The association between domestic physical activity and risk of diabetes observed in this study could be due to inadequate impact of this domain on health benefits or that there may be other underlying risk factors among participants for whom this is the predominant domain of physical activity in this population. Total physical activity level was not significantly associated with T2D in our study. The effects of occupational physical activity may also have contributed to non-significant association with total physical activity level because of their high correlation.

By using cubic splines, we were able to circumvent the shortcomings of categorizing continuous variables and assumptions of linearity and demonstrate that in this population the relationship between physical activity and the risk of T2D was not linear. Our study showed that the lowest risk (not to imply a lack of risk reduction below 300 min per week) was observed among those undertaking between 300 and 600 min of moderate leisure-time physical activity per week.
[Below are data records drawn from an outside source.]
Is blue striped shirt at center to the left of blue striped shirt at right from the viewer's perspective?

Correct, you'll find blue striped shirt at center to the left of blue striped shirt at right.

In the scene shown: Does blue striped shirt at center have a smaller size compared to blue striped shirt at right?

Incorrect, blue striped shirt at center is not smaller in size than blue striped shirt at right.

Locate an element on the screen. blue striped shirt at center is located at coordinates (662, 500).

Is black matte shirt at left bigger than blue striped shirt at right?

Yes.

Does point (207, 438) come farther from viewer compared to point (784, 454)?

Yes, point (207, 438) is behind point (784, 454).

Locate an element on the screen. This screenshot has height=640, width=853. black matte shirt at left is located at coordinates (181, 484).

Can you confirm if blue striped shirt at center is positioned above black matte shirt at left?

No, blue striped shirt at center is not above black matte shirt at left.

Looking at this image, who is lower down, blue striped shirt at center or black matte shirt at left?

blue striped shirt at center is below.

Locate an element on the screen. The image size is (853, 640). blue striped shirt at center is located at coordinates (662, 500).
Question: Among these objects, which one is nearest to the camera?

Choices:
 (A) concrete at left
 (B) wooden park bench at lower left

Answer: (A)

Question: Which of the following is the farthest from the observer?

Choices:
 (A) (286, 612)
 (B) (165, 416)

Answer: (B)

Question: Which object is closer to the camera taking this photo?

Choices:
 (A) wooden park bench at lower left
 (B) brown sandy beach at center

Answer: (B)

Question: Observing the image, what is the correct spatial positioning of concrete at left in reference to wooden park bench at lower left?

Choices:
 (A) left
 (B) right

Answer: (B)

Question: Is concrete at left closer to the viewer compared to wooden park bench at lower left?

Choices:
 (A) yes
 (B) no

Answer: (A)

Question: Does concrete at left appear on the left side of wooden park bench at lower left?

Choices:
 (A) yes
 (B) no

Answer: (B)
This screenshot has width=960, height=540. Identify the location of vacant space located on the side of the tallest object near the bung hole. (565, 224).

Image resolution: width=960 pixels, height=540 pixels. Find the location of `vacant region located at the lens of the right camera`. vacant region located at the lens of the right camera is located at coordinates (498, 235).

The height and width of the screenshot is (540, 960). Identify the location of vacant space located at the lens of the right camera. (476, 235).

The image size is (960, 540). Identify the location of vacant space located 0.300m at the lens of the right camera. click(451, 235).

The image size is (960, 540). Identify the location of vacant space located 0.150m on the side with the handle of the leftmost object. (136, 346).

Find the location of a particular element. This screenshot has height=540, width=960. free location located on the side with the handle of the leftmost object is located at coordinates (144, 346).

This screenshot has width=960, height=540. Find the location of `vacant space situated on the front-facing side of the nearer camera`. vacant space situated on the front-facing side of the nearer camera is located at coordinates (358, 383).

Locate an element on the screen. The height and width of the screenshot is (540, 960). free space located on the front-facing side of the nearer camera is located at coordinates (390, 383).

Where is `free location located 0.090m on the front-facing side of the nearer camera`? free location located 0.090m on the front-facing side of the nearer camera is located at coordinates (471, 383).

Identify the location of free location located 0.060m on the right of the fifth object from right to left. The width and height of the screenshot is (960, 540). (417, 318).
These levels overlap with the WHO recommendation of 150–300 min per week of moderate-intensity aerobic physical activity and/or more than 300 min per week for added health benefits [17]. Our results also indicate that the biggest benefit is accrued by those who initiate physical activity from a prior state of inactivity or low activity, thus the WHO recommendations are valid for this group. A unique feature of our findings is the impact of different physical activity domains on health, in the same population. We demonstrated a different relationship between domestic physical activity and the risk of T2D, compared to the other physical activity domains. The implication is that these inter-domain differences may need to be considered when developing physical activity recommendations. As we mention above, there is need for more studies investigating effects of different physical activity domains in same populations.

The main weakness of the study is the observational design by which we cannot rule out reverse causality, recall bias, and remaining unknown or residual confounding. We were also limited by lack of data on sedentary time. However, a major strength was the use of a population-based cohort with detailed data on the most important potential confounders of this study, and the use of multiple registers to confirm the diabetes outcome. We also used restricted cubic splines to better understand the relationship between T2D and physical activity which was not linear, and included 17 different leisure-time physical activities which were all factored in computing the exposure. The use of METs assumes the same average intensity for each person for a particular activity which is unlikely, but it is nonetheless a robust metric especially for self-reported physical activity data.


In this study investigating different measures of physical activity in the same population, leisure-time physical activity had strong inverse association with risk of T2D while other measures had weaker associations. Domestic physical activity was associated with increased risk of T2D though this association was weak. In terms of health promotion, the key message from these findings is that persons currently inactive or with very low levels of physical activity may gain more health benefits if they became active or increased their levels of activity respectively.